4 Responses to “Service of the Best Way to Say ……”

  1. Martha Takayama Said:

    Perhaps the easiest of the situations listed to handle is the gracious job exit. You can show appreciation and enthusiasm for your experience and regret that you simply must move on for a multitude of personal and career reasons. Be gracious above all.
    In deciding not to follow someone to a new firm you might say that at present you are simply not able
    to contemplate any (more)large changes at least at this time because the pandemic itself has proved to be a minefield of unanticipated circumstances and events. As always be gracious and leave open the possibility of following up with person perhaps, maybe, one day…
    As for responding about a meal, it is not really terribly important unless you are a frequent or long time customer to say much. A faint smile and a nod that it’s “fine” is sufficient. The “kiss”method.
    Dealing with personnel such as a doctor’s assistant or any assistant to any person who i powerful and important to you is much harder. I do know that many young doctors I have spoken with have said that beloved senior doctors used to knowingly keep terrifyingly mean and contrary secretaries as a . form of protection for the demands made on them and their time. Nowadays if you believe that patient satisfaction surveys remain anonymous you can deal with medical personnel that way.
    I find it difficult to be pressured to accept inviations that I feel are unsafe durig Covids. I just remain firm even when pressure, because I think it is selfish and thoughtless if people don’t understand refusals.
    Everyone is terrible stressed and frazzled over minor issues, and I think the best thing to do is to try in so far as possible to remain gracious.

  2. lucrezia Said:

    Life is full of potentially embarrassing moments, to downright dangerous ones, all depending upon what one may say. It gets worse when dealing with a different culture, and a seemingly bland comment morphs into an unforgivable insult, and one watches a promising association fall dead. There’s no insurance against saying the wrong thing, but the use of a nod or enquiring demeanor can prevent disaster. One friend successfully escaped most difficulties by making conciliatory sounds. One’s mind is not always as nimble as one would like, so sometimes silence is the best policy. The humble admission of being at a loss for words often keeps one out of trouble.
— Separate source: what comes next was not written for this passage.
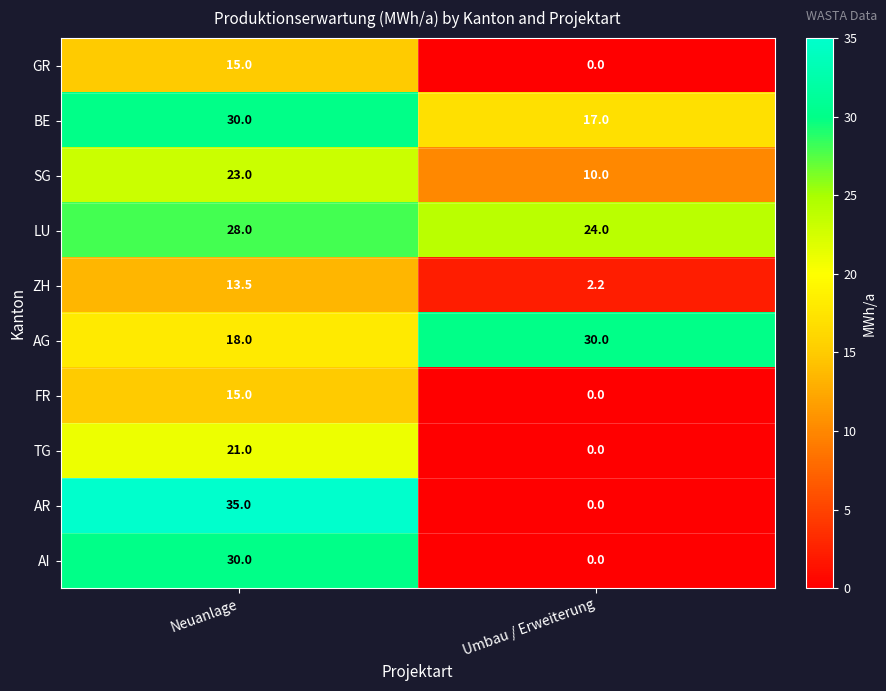

Where is ZH nearest to the value 7?

Umbau / Erweiterung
  3. Jeanne Byington Said:


    Superb suggestions. I was thinking along the same lines as your comment to the person who isn’t getting a former customer’s business at his/her new firm. I love the faint smile and nod to the chef!

    I so miss my retired principal doctor. He had longtime lovely nurses/receptionists. Grouchy tech assistants aren’t my favorites but worse are the ones who don’t know what they are doing so that the doctor is not getting accurate test results on which he/she makes crucial decisions.

  4. Jeanne Byington Said:


    Years ago we visited a Massachusetts inn for lunch because Homer knew the new owner and wanted to be supportive. The owner came over to greet us and to ask how we liked what we’d chosen so far. My beet soup was a stunning color with zero taste. I managed a bright smile and admired the amazing color. I should have shoved another spoonful in my mouth, nodded and smiled. If someone had boiled a beet and put it in a food processor–that’s it–the result would have had more taste than this. I wondered if he’d bothered to taste what his chef was serving.